The N64 was in the unfortunate spot of having just low-enough average texture resolution that applying filtering was questionable, but at higher resolutions it’s assumed to be correct (which is why it being disabled in certain games on certain textures is interesting! and maybe a bug or maybe not)

4 Likes

RDRAM was never not a terrible mistake

I’m not familiar with how this impacted textures (and doesn’t the PS2 use RDRAM?)

Even if it’s high-latency it’s still significantly more memory than the PSX which naively makes me think the issue was cartridge space, yeah?

the PS1 had much more flexibility with its framebuffer than the N64 did with its pitifully small amount of designated texture memory, and the PS2 even struggled with texture memory vs. the Dreamcast in its early days before people learned to work around it. the issue with RDRAM was that it was always a) expensive, and b) designed around very deeply pipelined architectures, so it wasn’t terribly efficient, and it always led to skimping on memory size

ah there it is, the 4KB texture cache

When you say skimping on memory size, do you think the N64 would have had more than 4MB main RAM in '96 (compared to a '95 system’s 3MB) and the PS2 would have had more than 32MB in 2000 (next to 2001’s 43 and 64) had they not gone with RDRAM?

I had put “VRAM size” but deleted it because that’s more intuitively correct than technically correct. The issue wasn’t with the overall memory per se.

And those systems used RDRAM for both VRAM and main RAM?

yup!

OR: the non-RDRAM pool was always too small. the PS2 had 4MB of designated “texture memory” compared to the Dreamcast’s 8 because it was thought that they could also just partition the main RDRAM pool as needed. this didn’t really work out in practice.

1 Like

danke

Aww, boo then, because the PS4 port of the PS2 game is the one I am playing next, ha.

1 Like

I hope you can enjoy it. I remember being excited when it came out. CoM on the GBA was my first Kingdom Hearts game. Then I spent the $25 on the PS2 version, played it for a few hours, then brought it back. They were kind enough to give me a full refund lol

2 Likes

I will report back on it once I get going.

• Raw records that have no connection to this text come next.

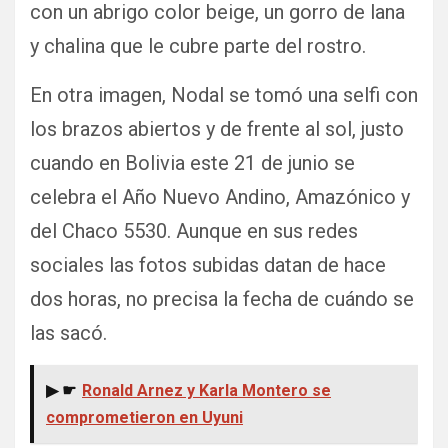
con un abrigo color beige, un gorro de lana
y chalina que le cubre parte del rostro.
En otra imagen, Nodal se tomó una selfi con
los brazos abiertos y de frente al sol, justo
cuando en Bolivia este 21 de junio se
celebra el Año Nuevo Andino, Amazónico y
del Chaco 5530. Aunque en sus redes
sociales las fotos subidas datan de hace
dos horas, no precisa la fecha de cuándo se
las sacó.
▶ ☛
Ronald Arnez y Karla Montero se
comprometieron en Uyuni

I also like how the PS4 totally galaxy brained this problem by making VRAM its main memory (again, more intuitively than technically)

which is basically the same thing you see with zero-copy rasterization when using Intel graphics under Wayland or OSX

I remember how excited we were when we learned 8 gigs

didn’t realize how badly poor single-threaded performance would hurt us with early-version Unity

1 Like

yeah Unity tends toward really bad bottlenecks when it has to scale in a way that it hasn’t had to do before

right now it’s experiencing a new thing where its concept of asset streaming is, like, sub-UE3, so you’re seeing a lot of newer releases that can use up real memory for the first time just hang briefly on loads off of a spinning drive on PC

oops

i’m on an rpg binge, most of which i haven’t been finishing before starting another one.

i played through DQ1 (SNES port) for the first time and enjoyed it, and i’m partway through DQ2 now. i started playing FFRK on my phone, and had that gacha addiction for about a week, but it just made me want to replay the real FF games (and play the ones i haven’t yet).

so i impulse-bought FF9 (i haven’t played it since it was new) for iphone, but as the game wears on my feelings have gotten more and more mixed. now i’m at the beginning of “disc 3” (weird landmark for a phone game) and i just don’t know anymore. the home city of one of the main characters just got destroyed by a ~new mystery villain~, and the next thing i find myself doing is a fetch quest to brew a potion.